Stored items from a collection
BEGIN

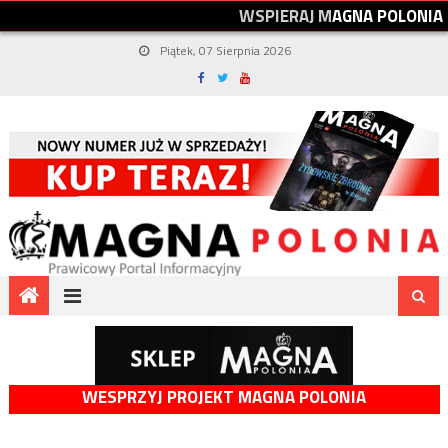
W
S
P
I
E
R
A
J
M
A
G
N
A
P
O
L
O
N
I
A
Piątek, 07 Sierpnia 2026
WESPRZYJ PROJEKT MAGNA POLONIA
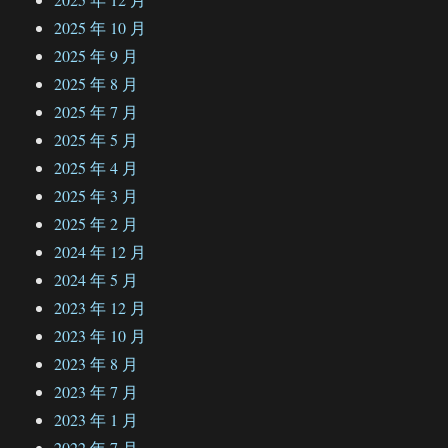
2025 年 10 月
2025 年 9 月
2025 年 8 月
2025 年 7 月
2025 年 5 月
2025 年 4 月
2025 年 3 月
2025 年 2 月
2024 年 12 月
2024 年 5 月
2023 年 12 月
2023 年 10 月
2023 年 8 月
2023 年 7 月
2023 年 1 月
2022 年 7 月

END

What to do — Repeat the data above exactly, leaving out any pictures it holds.

Result of the task —
W
S
P
I
E
R
A
J
M
A
G
N
A
P
O
L
O
N
I
A
Piątek, 07 Sierpnia 2026
WESPRZYJ PROJEKT MAGNA POLONIA
2025 年 10 月
2025 年 9 月
2025 年 8 月
2025 年 7 月
2025 年 5 月
2025 年 4 月
2025 年 3 月
2025 年 2 月
2024 年 12 月
2024 年 5 月
2023 年 12 月
2023 年 10 月
2023 年 8 月
2023 年 7 月
2023 年 1 月
2022 年 7 月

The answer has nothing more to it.